--- DATA RECORDS Enclosed Below ---
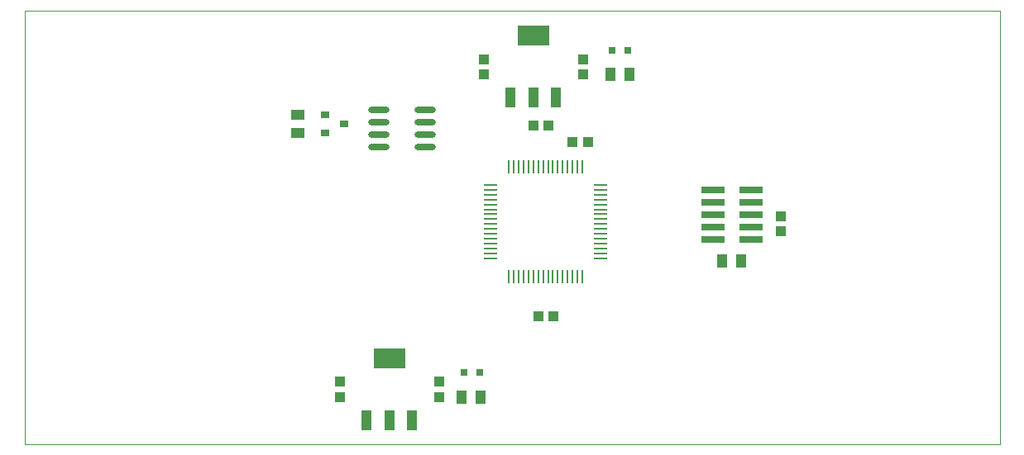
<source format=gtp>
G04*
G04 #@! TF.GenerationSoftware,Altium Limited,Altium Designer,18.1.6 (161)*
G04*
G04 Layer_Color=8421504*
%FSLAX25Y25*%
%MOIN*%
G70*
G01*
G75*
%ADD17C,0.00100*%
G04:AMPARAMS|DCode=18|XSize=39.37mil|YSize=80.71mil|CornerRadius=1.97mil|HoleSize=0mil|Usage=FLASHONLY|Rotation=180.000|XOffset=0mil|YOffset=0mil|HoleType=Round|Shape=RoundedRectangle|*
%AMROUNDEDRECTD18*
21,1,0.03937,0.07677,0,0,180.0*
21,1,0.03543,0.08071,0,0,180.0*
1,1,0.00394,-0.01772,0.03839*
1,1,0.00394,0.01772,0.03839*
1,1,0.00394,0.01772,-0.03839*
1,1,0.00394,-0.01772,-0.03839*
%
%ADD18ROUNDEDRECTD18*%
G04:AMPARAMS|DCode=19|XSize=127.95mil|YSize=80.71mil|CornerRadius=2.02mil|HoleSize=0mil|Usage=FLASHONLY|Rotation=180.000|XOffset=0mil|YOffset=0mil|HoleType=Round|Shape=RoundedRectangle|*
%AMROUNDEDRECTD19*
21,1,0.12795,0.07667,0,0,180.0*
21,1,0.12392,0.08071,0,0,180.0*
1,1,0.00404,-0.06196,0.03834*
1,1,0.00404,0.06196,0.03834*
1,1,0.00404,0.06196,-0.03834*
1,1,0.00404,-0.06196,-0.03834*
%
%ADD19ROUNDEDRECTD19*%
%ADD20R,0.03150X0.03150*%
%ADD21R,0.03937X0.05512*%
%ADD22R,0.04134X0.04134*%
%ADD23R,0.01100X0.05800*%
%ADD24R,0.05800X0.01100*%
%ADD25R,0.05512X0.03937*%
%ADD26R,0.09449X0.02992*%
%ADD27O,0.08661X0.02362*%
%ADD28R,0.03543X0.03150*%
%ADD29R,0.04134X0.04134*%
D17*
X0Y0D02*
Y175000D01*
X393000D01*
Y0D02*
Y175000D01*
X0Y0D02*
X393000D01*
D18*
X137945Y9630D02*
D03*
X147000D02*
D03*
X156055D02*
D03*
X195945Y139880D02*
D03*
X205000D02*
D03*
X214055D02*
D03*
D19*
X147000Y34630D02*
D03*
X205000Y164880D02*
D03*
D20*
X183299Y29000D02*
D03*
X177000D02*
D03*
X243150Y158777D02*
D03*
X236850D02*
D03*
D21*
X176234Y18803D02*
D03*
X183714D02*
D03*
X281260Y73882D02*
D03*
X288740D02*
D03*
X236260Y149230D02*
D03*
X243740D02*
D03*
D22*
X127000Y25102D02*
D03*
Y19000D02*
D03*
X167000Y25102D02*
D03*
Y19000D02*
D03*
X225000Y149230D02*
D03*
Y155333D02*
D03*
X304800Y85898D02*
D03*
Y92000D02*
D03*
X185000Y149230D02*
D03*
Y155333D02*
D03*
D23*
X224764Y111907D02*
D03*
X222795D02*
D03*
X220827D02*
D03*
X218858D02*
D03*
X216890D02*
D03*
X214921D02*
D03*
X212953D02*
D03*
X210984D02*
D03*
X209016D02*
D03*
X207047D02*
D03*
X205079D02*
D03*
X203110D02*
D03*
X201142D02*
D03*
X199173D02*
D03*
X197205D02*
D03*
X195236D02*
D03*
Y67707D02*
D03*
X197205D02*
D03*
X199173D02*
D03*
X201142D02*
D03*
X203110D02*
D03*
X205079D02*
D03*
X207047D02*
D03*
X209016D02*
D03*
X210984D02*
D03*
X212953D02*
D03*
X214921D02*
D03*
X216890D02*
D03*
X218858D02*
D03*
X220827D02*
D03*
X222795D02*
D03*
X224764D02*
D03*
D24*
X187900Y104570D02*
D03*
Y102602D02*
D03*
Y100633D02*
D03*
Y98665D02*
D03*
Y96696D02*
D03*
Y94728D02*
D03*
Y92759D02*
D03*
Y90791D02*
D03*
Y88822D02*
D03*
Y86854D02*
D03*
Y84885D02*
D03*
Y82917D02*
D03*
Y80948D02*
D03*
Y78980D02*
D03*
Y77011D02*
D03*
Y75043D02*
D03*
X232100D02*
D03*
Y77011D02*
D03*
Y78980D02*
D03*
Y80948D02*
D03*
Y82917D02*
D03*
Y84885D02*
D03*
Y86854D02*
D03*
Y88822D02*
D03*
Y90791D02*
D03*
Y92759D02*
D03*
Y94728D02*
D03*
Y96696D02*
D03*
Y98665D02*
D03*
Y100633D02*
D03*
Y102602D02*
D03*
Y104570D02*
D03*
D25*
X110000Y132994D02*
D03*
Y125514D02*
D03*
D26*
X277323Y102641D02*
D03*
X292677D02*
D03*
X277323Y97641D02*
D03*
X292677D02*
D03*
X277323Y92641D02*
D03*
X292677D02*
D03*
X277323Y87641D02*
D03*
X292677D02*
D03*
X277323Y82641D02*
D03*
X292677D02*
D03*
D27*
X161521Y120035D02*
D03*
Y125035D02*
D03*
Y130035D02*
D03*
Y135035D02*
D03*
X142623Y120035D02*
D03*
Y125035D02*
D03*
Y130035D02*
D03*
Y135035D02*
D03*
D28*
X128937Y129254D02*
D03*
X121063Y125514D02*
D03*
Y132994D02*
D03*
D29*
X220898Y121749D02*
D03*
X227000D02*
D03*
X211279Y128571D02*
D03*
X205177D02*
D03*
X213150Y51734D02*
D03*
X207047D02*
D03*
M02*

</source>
--- End of Enclosed DATA RECORDS ---
WHAT YOU ARE ASKED TO DO
Repeat the records word for word, skipping pictures.

OUTPUT FOR THIS TASK
<source format=gtp>
G04*
G04 #@! TF.GenerationSoftware,Altium Limited,Altium Designer,18.1.6 (161)*
G04*
G04 Layer_Color=8421504*
%FSLAX25Y25*%
%MOIN*%
G70*
G01*
G75*
%ADD17C,0.00100*%
G04:AMPARAMS|DCode=18|XSize=39.37mil|YSize=80.71mil|CornerRadius=1.97mil|HoleSize=0mil|Usage=FLASHONLY|Rotation=180.000|XOffset=0mil|YOffset=0mil|HoleType=Round|Shape=RoundedRectangle|*
%AMROUNDEDRECTD18*
21,1,0.03937,0.07677,0,0,180.0*
21,1,0.03543,0.08071,0,0,180.0*
1,1,0.00394,-0.01772,0.03839*
1,1,0.00394,0.01772,0.03839*
1,1,0.00394,0.01772,-0.03839*
1,1,0.00394,-0.01772,-0.03839*
%
%ADD18ROUNDEDRECTD18*%
G04:AMPARAMS|DCode=19|XSize=127.95mil|YSize=80.71mil|CornerRadius=2.02mil|HoleSize=0mil|Usage=FLASHONLY|Rotation=180.000|XOffset=0mil|YOffset=0mil|HoleType=Round|Shape=RoundedRectangle|*
%AMROUNDEDRECTD19*
21,1,0.12795,0.07667,0,0,180.0*
21,1,0.12392,0.08071,0,0,180.0*
1,1,0.00404,-0.06196,0.03834*
1,1,0.00404,0.06196,0.03834*
1,1,0.00404,0.06196,-0.03834*
1,1,0.00404,-0.06196,-0.03834*
%
%ADD19ROUNDEDRECTD19*%
%ADD20R,0.03150X0.03150*%
%ADD21R,0.03937X0.05512*%
%ADD22R,0.04134X0.04134*%
%ADD23R,0.01100X0.05800*%
%ADD24R,0.05800X0.01100*%
%ADD25R,0.05512X0.03937*%
%ADD26R,0.09449X0.02992*%
%ADD27O,0.08661X0.02362*%
%ADD28R,0.03543X0.03150*%
%ADD29R,0.04134X0.04134*%
D17*
X0Y0D02*
Y175000D01*
X393000D01*
Y0D02*
Y175000D01*
X0Y0D02*
X393000D01*
D18*
X137945Y9630D02*
D03*
X147000D02*
D03*
X156055D02*
D03*
X195945Y139880D02*
D03*
X205000D02*
D03*
X214055D02*
D03*
D19*
X147000Y34630D02*
D03*
X205000Y164880D02*
D03*
D20*
X183299Y29000D02*
D03*
X177000D02*
D03*
X243150Y158777D02*
D03*
X236850D02*
D03*
D21*
X176234Y18803D02*
D03*
X183714D02*
D03*
X281260Y73882D02*
D03*
X288740D02*
D03*
X236260Y149230D02*
D03*
X243740D02*
D03*
D22*
X127000Y25102D02*
D03*
Y19000D02*
D03*
X167000Y25102D02*
D03*
Y19000D02*
D03*
X225000Y149230D02*
D03*
Y155333D02*
D03*
X304800Y85898D02*
D03*
Y92000D02*
D03*
X185000Y149230D02*
D03*
Y155333D02*
D03*
D23*
X224764Y111907D02*
D03*
X222795D02*
D03*
X220827D02*
D03*
X218858D02*
D03*
X216890D02*
D03*
X214921D02*
D03*
X212953D02*
D03*
X210984D02*
D03*
X209016D02*
D03*
X207047D02*
D03*
X205079D02*
D03*
X203110D02*
D03*
X201142D02*
D03*
X199173D02*
D03*
X197205D02*
D03*
X195236D02*
D03*
Y67707D02*
D03*
X197205D02*
D03*
X199173D02*
D03*
X201142D02*
D03*
X203110D02*
D03*
X205079D02*
D03*
X207047D02*
D03*
X209016D02*
D03*
X210984D02*
D03*
X212953D02*
D03*
X214921D02*
D03*
X216890D02*
D03*
X218858D02*
D03*
X220827D02*
D03*
X222795D02*
D03*
X224764D02*
D03*
D24*
X187900Y104570D02*
D03*
Y102602D02*
D03*
Y100633D02*
D03*
Y98665D02*
D03*
Y96696D02*
D03*
Y94728D02*
D03*
Y92759D02*
D03*
Y90791D02*
D03*
Y88822D02*
D03*
Y86854D02*
D03*
Y84885D02*
D03*
Y82917D02*
D03*
Y80948D02*
D03*
Y78980D02*
D03*
Y77011D02*
D03*
Y75043D02*
D03*
X232100D02*
D03*
Y77011D02*
D03*
Y78980D02*
D03*
Y80948D02*
D03*
Y82917D02*
D03*
Y84885D02*
D03*
Y86854D02*
D03*
Y88822D02*
D03*
Y90791D02*
D03*
Y92759D02*
D03*
Y94728D02*
D03*
Y96696D02*
D03*
Y98665D02*
D03*
Y100633D02*
D03*
Y102602D02*
D03*
Y104570D02*
D03*
D25*
X110000Y132994D02*
D03*
Y125514D02*
D03*
D26*
X277323Y102641D02*
D03*
X292677D02*
D03*
X277323Y97641D02*
D03*
X292677D02*
D03*
X277323Y92641D02*
D03*
X292677D02*
D03*
X277323Y87641D02*
D03*
X292677D02*
D03*
X277323Y82641D02*
D03*
X292677D02*
D03*
D27*
X161521Y120035D02*
D03*
Y125035D02*
D03*
Y130035D02*
D03*
Y135035D02*
D03*
X142623Y120035D02*
D03*
Y125035D02*
D03*
Y130035D02*
D03*
Y135035D02*
D03*
D28*
X128937Y129254D02*
D03*
X121063Y125514D02*
D03*
Y132994D02*
D03*
D29*
X220898Y121749D02*
D03*
X227000D02*
D03*
X211279Y128571D02*
D03*
X205177D02*
D03*
X213150Y51734D02*
D03*
X207047D02*
D03*
M02*

</source>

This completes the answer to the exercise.